A Bonus: Less Ankle Swelling
One of amlodipine’s most common side effects is peripheral edema, the puffy, swollen ankles that lead many people to stop taking it. Adding lisinopril actually helps with this problem. A large analysis of 25 randomized trials covering more than 17,000 patients found that combining a calcium channel blocker with an ACE inhibitor reduced the incidence of ankle swelling by 38% compared to taking the calcium channel blocker alone. Even more striking, the number of people who had to stop their medication because of edema dropped by 62%.
ACE inhibitors like lisinopril were more effective at reducing this swelling than ARBs (a related class of blood pressure drugs), making lisinopril a particularly good partner for amlodipine if edema is a concern.

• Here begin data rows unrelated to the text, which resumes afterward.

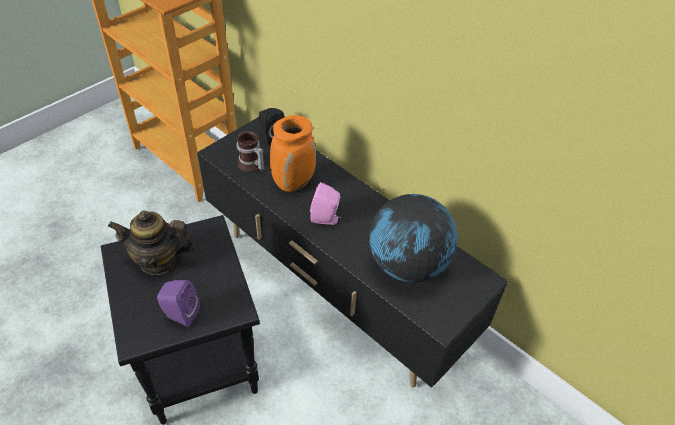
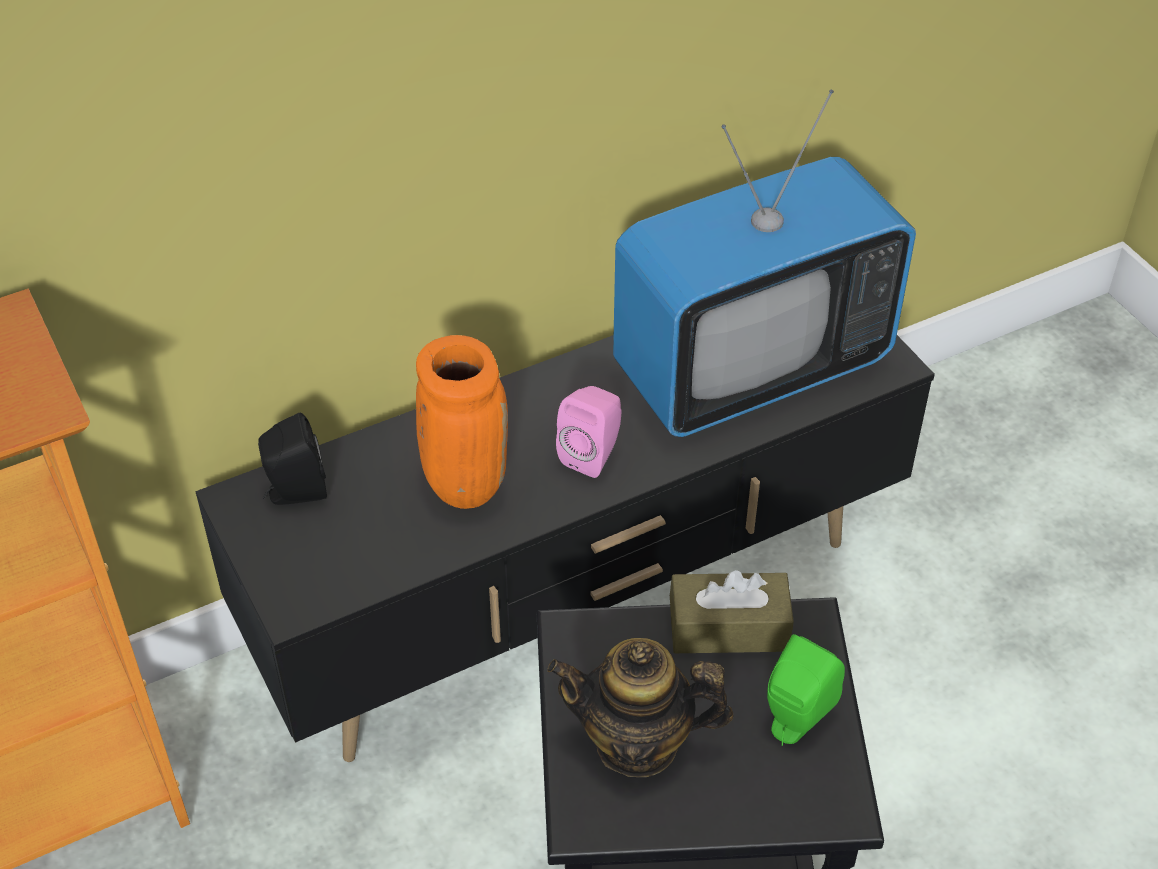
camera: 70 degrees left, 0 degrees up
(158, 261) = (637, 743): teapot -> teapot turned 75 degrees clockwise
(180, 315) = (794, 720): purple speaker -> green speaker
(228, 280) = (728, 628): none -> brown tissue box
(251, 165) = (373, 547): mug -> none
(408, 265) = (751, 368): globe -> television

Who Should Avoid This Combination
The main restriction comes from the lisinopril side. ACE inhibitors should not be used during the second and third trimesters of pregnancy. They can cause dangerously low levels of amniotic fluid, which may lead to poor lung and kidney development in the fetus, skull bone abnormalities, restricted growth, and in severe cases, fetal death. ACE inhibitors can also cause low blood pressure and kidney failure in newborns. If you’re pregnant or planning to become pregnant, your doctor will typically switch you to a different medication.
People with certain kidney conditions, particularly narrowing of the arteries that supply both kidneys, need careful evaluation before starting lisinopril. The drug changes how blood flows through the kidneys, and in susceptible patients this can temporarily raise creatinine levels (a marker of kidney function).
Blood Tests to Expect
When you start lisinopril, whether alone or in combination with amlodipine, your provider will typically check your kidney function and potassium levels within three days to one week. Lisinopril can raise potassium by reducing the hormone signal that tells your kidneys to excrete it. For most people this shift is minor and even beneficial, but it needs monitoring, especially if you already have kidney issues or take potassium supplements.
Amlodipine doesn’t carry the same kidney or potassium concerns, so the monitoring schedule is driven almost entirely by the lisinopril component.
When to Take Them
Both amlodipine and lisinopril are taken once daily, and they can be taken at the same time. Some evidence suggests that bedtime dosing may be more effective at controlling overnight blood pressure. Across multiple trials, about 86% of ACE inhibitor studies and 73% of calcium channel blocker studies found a greater reduction in nighttime blood pressure when the medication was taken at bedtime rather than in the morning. Nighttime blood pressure is an important predictor of cardiovascular risk, so this timing could matter for some patients.
That said, the most important factor is consistency. Taking your medications at the same time every day matters more than whether that time is morning or night. If one timing causes side effects like dizziness or if you tend to forget evening doses, adjust accordingly.
How Response Varies Between People
Individual responses to each drug differ based on a few factors. Amlodipine tends to produce larger blood pressure reductions in people who start with higher readings. Lisinopril’s effectiveness correlates with a person’s baseline renin activity, a hormonal measure that varies by age, ethnicity, and salt intake. Black patients, for example, tend to have lower renin levels and may not respond as well to lisinopril alone. However, when the two drugs are combined, this gap largely disappears, and Black patients respond similarly to the combination as other groups.
This is another practical advantage of the pairing: the calcium channel blocker component compensates for situations where the ACE inhibitor alone might underperform, making the combination more reliably effective across a broader population.